One of its strongest points – the language – ended up being bungled as well. Initally described as Italian-ish (that much is true, the words sound sort of Italian), the language is used more and more inconsistently throughout the novel. Suddenly, very English-sounding names are mixed in where they weren’t before. Inhabitants of Stormwrack have trouble understanding Sophie’s modern slang. They have to ask twice what “gay” means (in the context of sexuality) but three pages later people throw around the word “queer” as if they used it every day. Now maybe I’m just nitpicking, but if it’s glaring enough for me to pick up on a first reading, it bothers me and makes me enjoy the book less.
What about the writing style, you ask? Let me welcome to exposition-land. As so many books do, Child of a Hidden Sea starts out as wonderful fun. A young woman with an interest in marine life is thrown into an unknown world with about a million species of plants and animals that she wants to study. I didn’t mind reading about Sophie examining this plant or that dragonfly wing for paragraph after paragraph. Her passion was tangible and as such, made for interesting reading. Once Sophie is drawn into the politics of Stormwrack, however, we take a sharp turn to the country of long and boring exposition.
Sophie knows nothing about how Stormwrack works and naturally has to be told what makes this society tick. Or, you know, there’s always the possibility of her discovering it herself. Not so in this novel. You get long and jarring explanations of this nation or that, the tensions between free countries and those that hold slaves, mostly wrapped up in bad dialogue.

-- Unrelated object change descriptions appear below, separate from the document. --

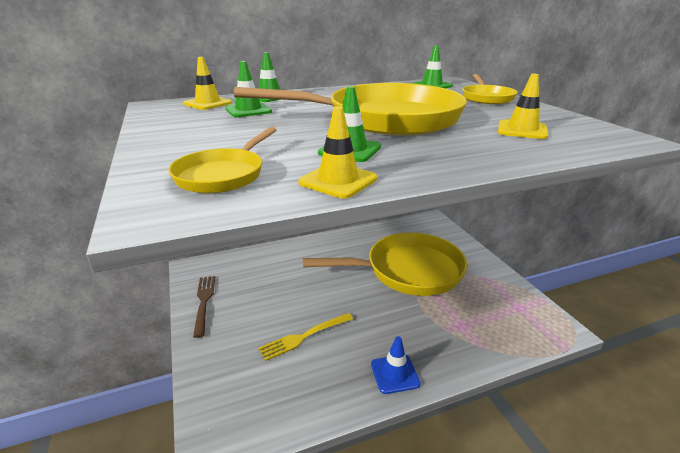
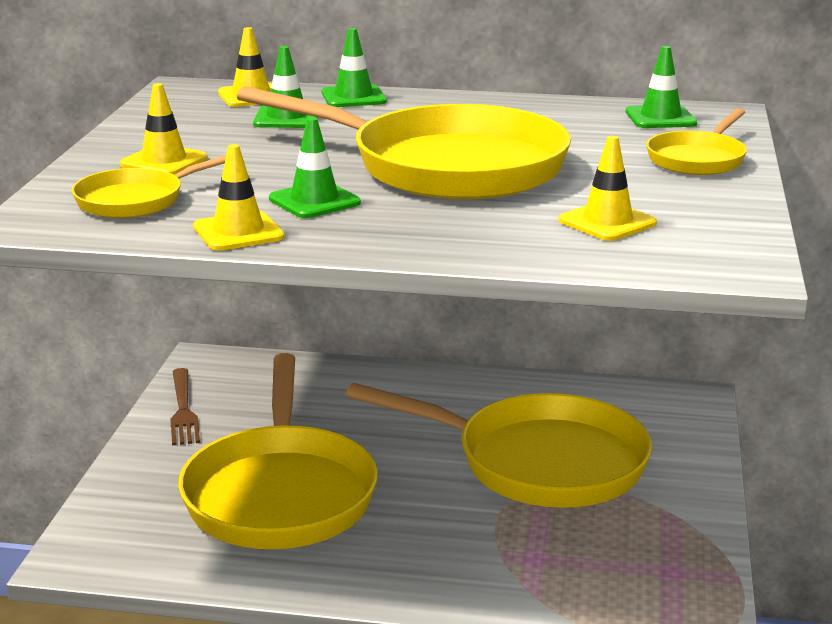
camera: 30 degrees right, 5 degrees down
(204, 302) = (183, 410): brown fork -> brown fork turned 150 degrees clockwise
(205, 145) = (164, 161): none -> yellow traffic cone
(304, 336) = (280, 493): yellow fork -> yellow pan
(395, 374) = (359, 575): blue traffic cone -> none

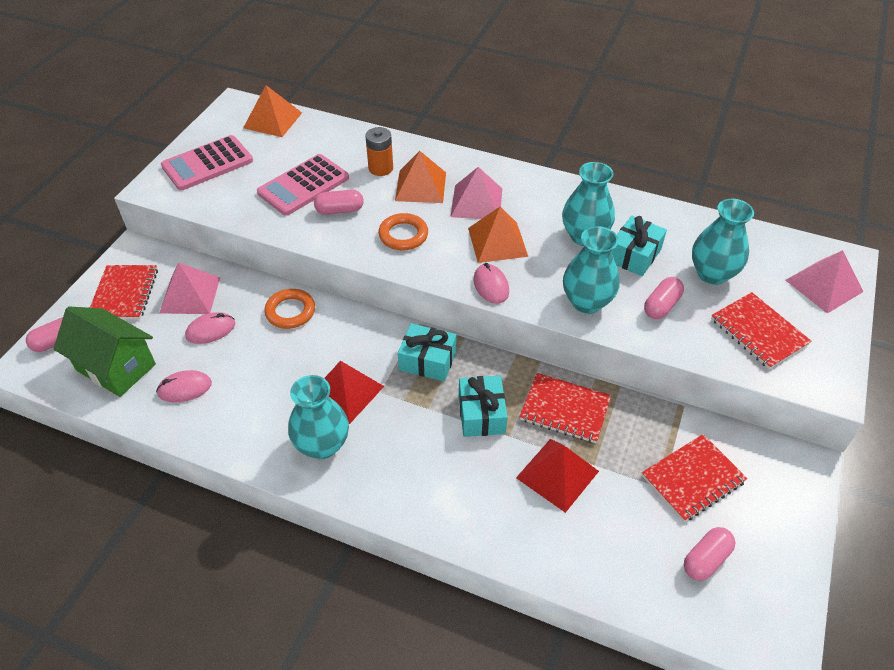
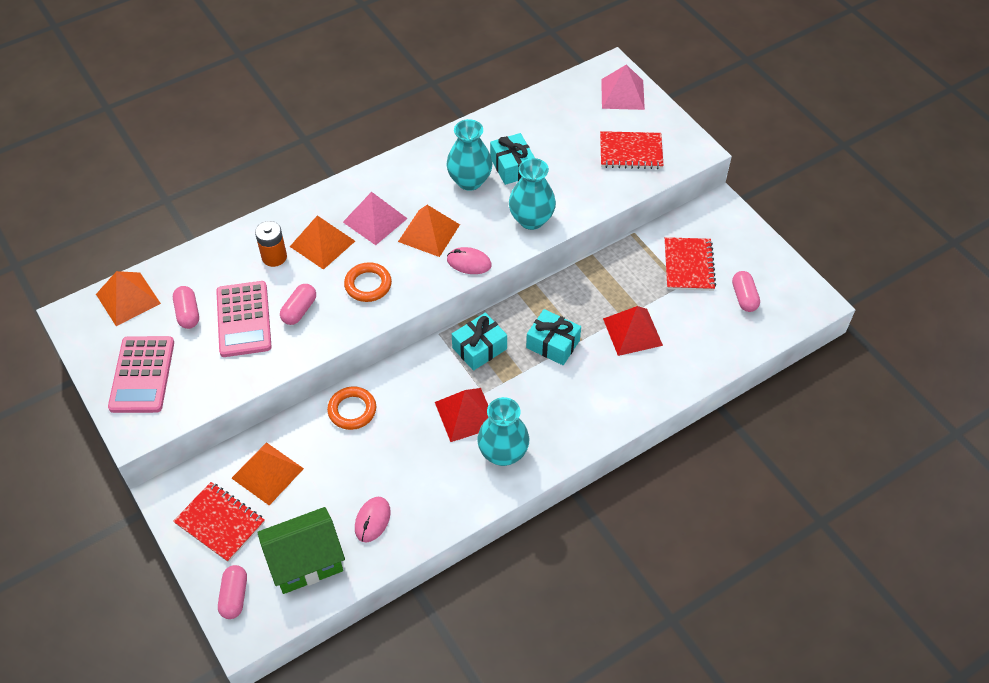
camera: 55 degrees left, 5 degrees up
(190, 295) = (267, 473): pink pyramid -> orange pyramid
(210, 330) = (323, 475): pink mouse -> none
(565, 409) = (586, 296): red notebook -> none
(661, 306) = (569, 183): pink capsule -> pink capsule (188, 313)
(712, 274) = (565, 139): turquoise vase -> none

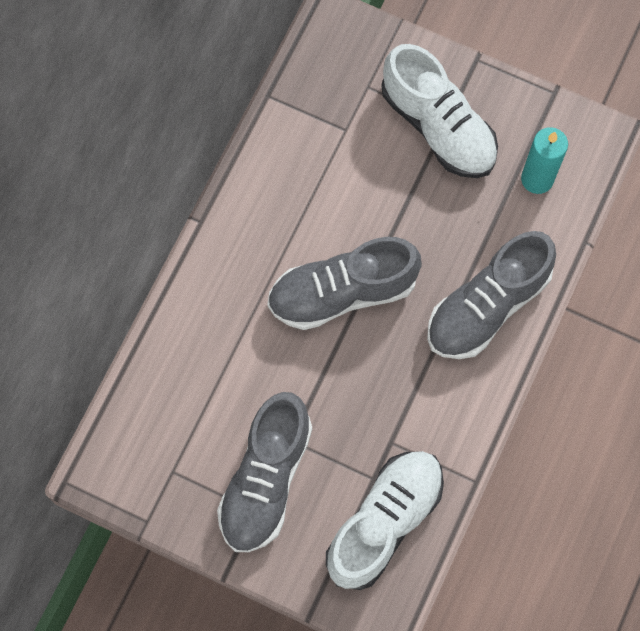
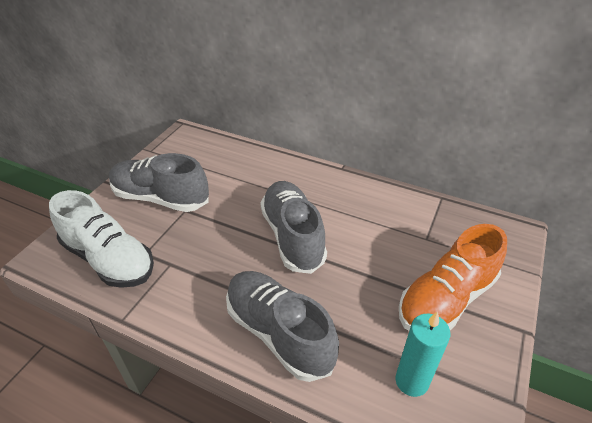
camera: 90 degrees right, 30 degrees down
(438, 126) = (446, 299): white shoe -> orange shoe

I suppose this is the number one reason why the dialogue felt so very terrible to me. It’s not that the actual words used were in some way wrong. It’s just that so much is talked about unnecessarily. Not only is Sophie told everything by whoever is conveniently standing next to her, but characters also rehash events that the readers have witnessed first hand.
The second reason is that, on more than one occasion, I forgot who was talking. By use of words, it was impossible to tell who is who, which may be a minor point, as long as the descriptions surrounding the dialogue make clear who is speaking. But there were scenes when two people talk and suddenly a third person would chime in that I didn’t even know was in the room. The same thing happened the other way around. Three or more people would hold a conversation and suddenly it would be just two of them left, without me knowing where the others went.
I’m not an inattentive reader and I don’t think I’m too stupid to understand an author’s hints. But I was constantly jarred out of the narrative by the confusing dialogue. The narrative I didn’t care for much in the first place. Throw in a completely wasted “romance” that doesn’t come to any sort of conclusion, and you’ve got Child of a Hidden Sea. Just like Garland Parrish, a beautiful face on an ultimately empty container. A pretty cover on a bland book.